Bridges declined to comment when presented with Dr Measham's findings.
There were three deaths at festivals over New Zealand's recent summers. None have been linked to drugs. One was a heart attack, and the other two remain under investigation by the coroner.
During the debate on Tuesday, National MP Simeon Brown claimed an Australian study said "there have been 'no studies [which] have fully tested in a controlled way, whether pill testing reduces harm'." That study, published in 2018, did indeed say that, but its authors recommended allowing testing anyway, citing "pragmatism and drawing from national and international research evidence".

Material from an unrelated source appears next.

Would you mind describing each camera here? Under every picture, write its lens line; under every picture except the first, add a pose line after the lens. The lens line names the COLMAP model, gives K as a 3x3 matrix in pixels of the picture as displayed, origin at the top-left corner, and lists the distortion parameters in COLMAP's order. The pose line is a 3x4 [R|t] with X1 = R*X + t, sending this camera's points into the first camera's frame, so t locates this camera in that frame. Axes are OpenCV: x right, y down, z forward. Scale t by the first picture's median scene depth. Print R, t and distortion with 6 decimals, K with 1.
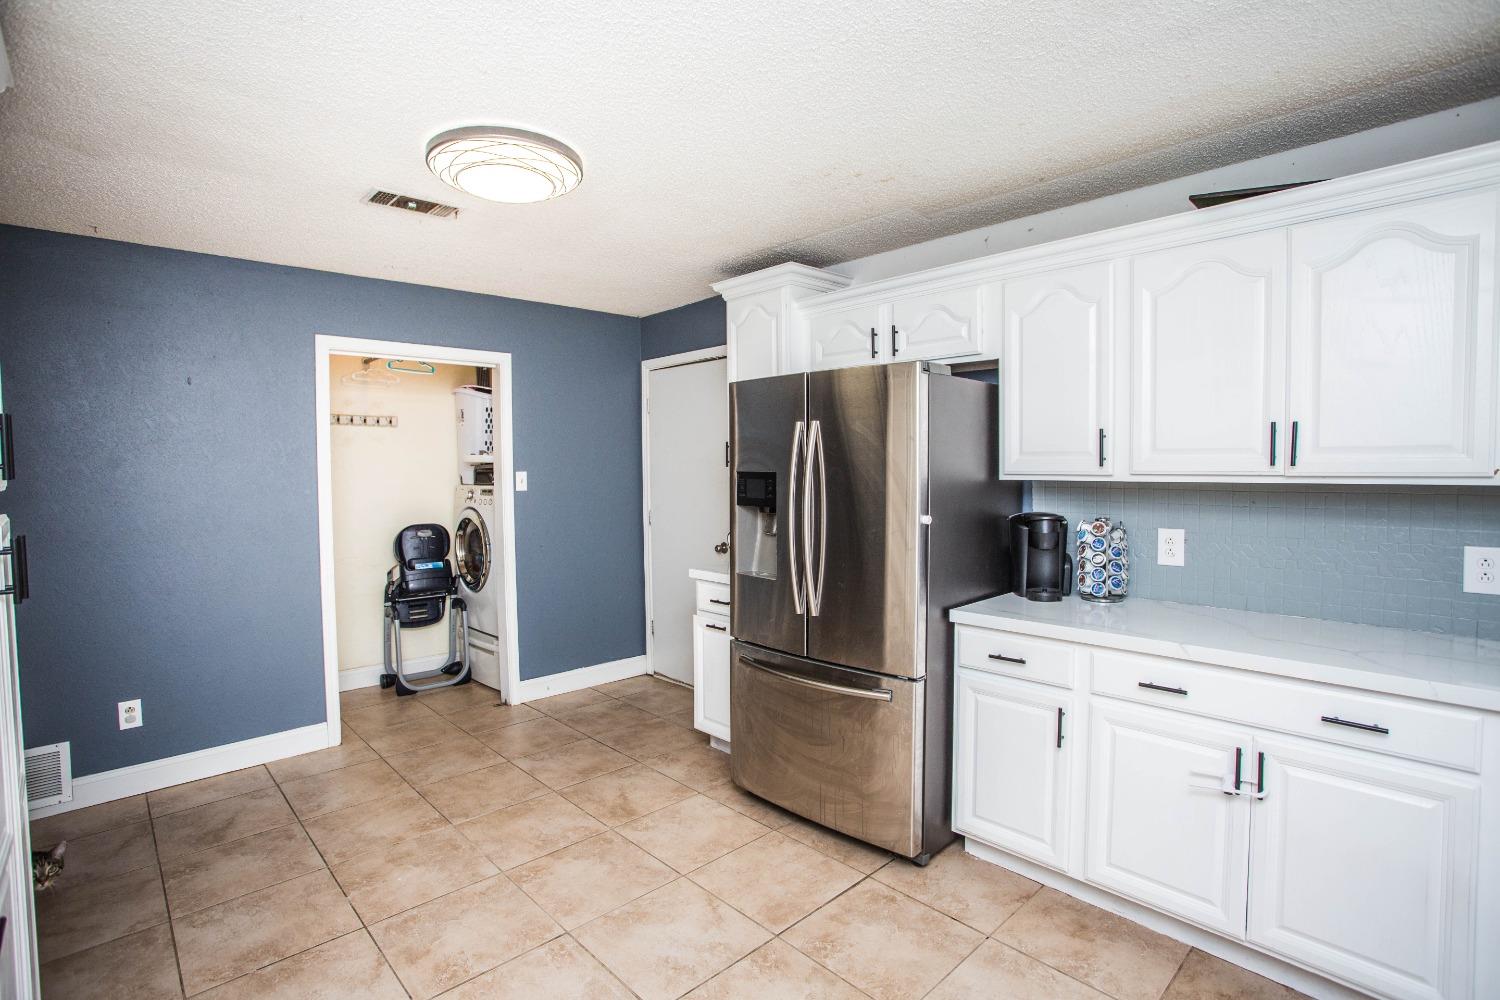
lens RADIAL K [[732.2, 0, 748.8], [0, 732.2, 493.9], [0, 0, 1]] dist [-0.084075, 0.033936]
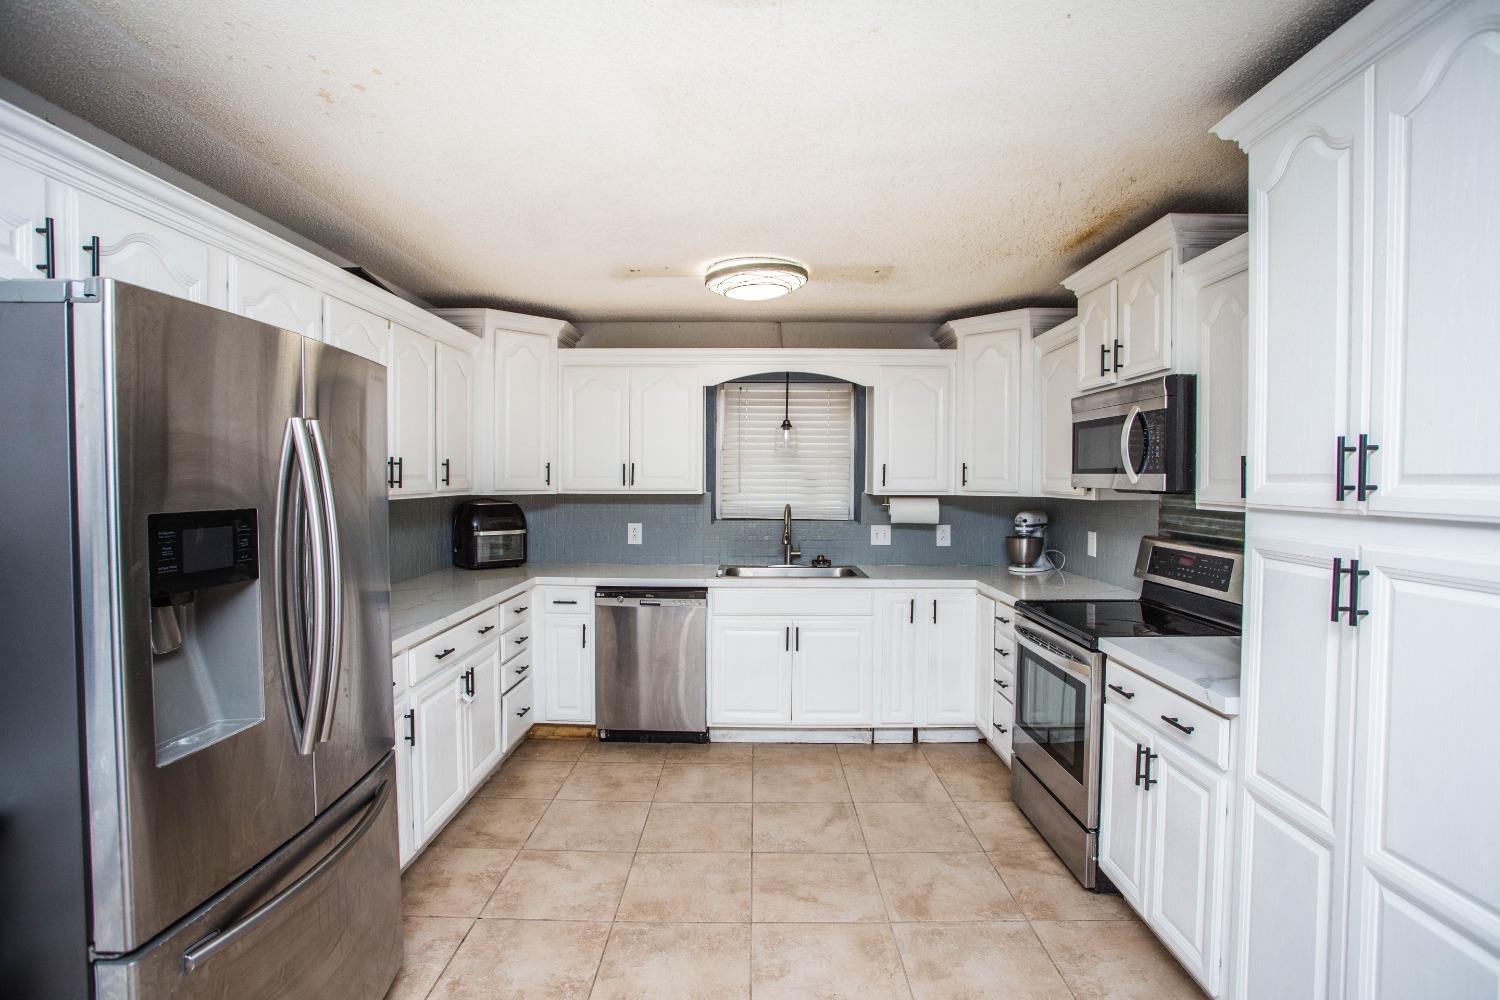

A new study, co-authored by Dr Measham and published just this month, found drug-testing services not only stop people from ingesting dangerous substances, but encourages users to be more careful where they get their drugs in future.
Researchers followed up with 3500 drug users who used The Loop's services in 2017. Half of all people whose drugs turned out to be something else handed it over for destruction, or said they'd get rid of it and a quarter said they'd been put off buying drugs from strangers.
Of those whose drugs were pure, more than a third took less than they had originally intended because it turned out to be stronger than expected.
"Drug checking can reduce the risk of poisoning and overdose, including by discouraging people from taking adulterants and taking smaller doses, even three months after using the Loop's drug checking service," said Dr Measham.